I don't think this is the right frame of reference for the threat model. An organized group of moderately intelligent and dedicated people can certainly access public information to figure out how to produce methamphetamine. An AI might make it easy for a disorganized or insane person to procure the chemicals and follow simple instructions to make meth.
But the threat here isn't meth, or the AI saying something impolite or racist. The danger is that it could provide simple effective instructions on how to shoot down a passenger airplane, or poison a town's water supply, or (the paradigmatic example) how to build a virus to kill all the humans. Organized groups of people that purposefully cause mass casualty events are rare, but history shows they can be effective. The danger is that unaligned/uncensored intelligent AI could be placing those capabilities into the hands of deranged homicidal individuals, and these are far more common.
I don't know that gatekeeping or handicapping AI is the best long term solution. It may be that the best protection from AI in the hands of malevolent actors is to make AI available to everyone. I do think that AI is developing at such a pace that something truly dangerous is far closer than most people realize. It's something to take seriously.
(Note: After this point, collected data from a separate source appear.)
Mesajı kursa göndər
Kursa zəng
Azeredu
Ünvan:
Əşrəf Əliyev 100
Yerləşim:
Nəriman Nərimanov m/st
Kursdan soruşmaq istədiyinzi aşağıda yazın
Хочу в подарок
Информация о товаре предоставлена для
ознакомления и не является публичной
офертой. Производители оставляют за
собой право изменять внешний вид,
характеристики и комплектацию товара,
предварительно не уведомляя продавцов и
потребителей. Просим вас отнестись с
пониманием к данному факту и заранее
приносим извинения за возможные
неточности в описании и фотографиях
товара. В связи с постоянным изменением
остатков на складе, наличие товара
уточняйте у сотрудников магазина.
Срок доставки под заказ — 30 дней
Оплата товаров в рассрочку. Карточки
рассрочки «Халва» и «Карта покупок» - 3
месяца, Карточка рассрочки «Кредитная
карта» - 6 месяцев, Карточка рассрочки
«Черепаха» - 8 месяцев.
>Yes, there will be a need for more research in safety, for sure, but this is not something any company can do in isolation and in the shadows.
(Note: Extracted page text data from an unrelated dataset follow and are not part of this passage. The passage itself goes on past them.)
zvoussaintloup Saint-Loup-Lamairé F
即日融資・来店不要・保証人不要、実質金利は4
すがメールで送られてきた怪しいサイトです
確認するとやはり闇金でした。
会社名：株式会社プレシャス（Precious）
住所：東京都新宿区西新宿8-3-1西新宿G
Looking through Antrhopic's publication history, their work on alignment & safety has been pretty out in the open, and collaborative with the other major AI labs.
I'm not certain your view is especially contrarian here, as it mostly aligns with research Anthropic are already doing, openly talking about, and publishing. Some of the points you've made are addressed in detail in the post you've replied to.
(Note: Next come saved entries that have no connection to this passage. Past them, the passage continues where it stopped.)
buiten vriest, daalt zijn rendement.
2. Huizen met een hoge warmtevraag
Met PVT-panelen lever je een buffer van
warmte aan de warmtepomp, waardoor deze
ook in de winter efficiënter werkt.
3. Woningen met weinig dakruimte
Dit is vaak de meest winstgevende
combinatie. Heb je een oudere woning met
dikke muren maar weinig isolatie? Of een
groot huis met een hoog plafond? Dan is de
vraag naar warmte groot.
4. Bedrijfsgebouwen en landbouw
Anthropic has been slow at deploying their models at scale. For a very long period of time, it was virtually impossible to get access to their API for any serious work without making a substantial financial commitment. Whether that was due to safety concerns or simply the fact that their models were not cost-effective or scalable, I don't know. Today, we have many capable models that are not only on par but in many cases substantially better than what Anthropic has to offer. Heck, some of them are even open-source. Over the course of a year, Anthropic has lost some footing.
So of course, being a little late due to poorly executed strategy, they will be playing the status game now. Let's face it, though: these models are not more dangerous than Wikipedia or the Internet. These models are not custodians of ancient knowledge on how to cook Meth. This information is public knowledge. I'm not saying that companies like Anthropic don't have a responsibility for safeguarding certain types of easy access to knowledge, but this is not going to cause a humanity extinction event. In other words, the safety and alignment work done today resembles an Internet filter, to put it mildly.
Yes, there will be a need for more research in safety, for sure, but this is not something any company can do in isolation and in the shadows. People already have access to LLMs, and some of these models are as moldable as it gets. Safety and alignment have a lot to do with safe experimentation, and there is no better time to experiment safely than today because LLMs are simply not good enough to be considered dangerous. At the same time, they provide interesting capabilities to explore safety boundaries.
What I would like to see more of is not just how a handful of people make decisions on what is considered safe, because they simply don't know and will have blind spots like anyone else, but access to a platform where safety concerns can be explored openly with the wider community.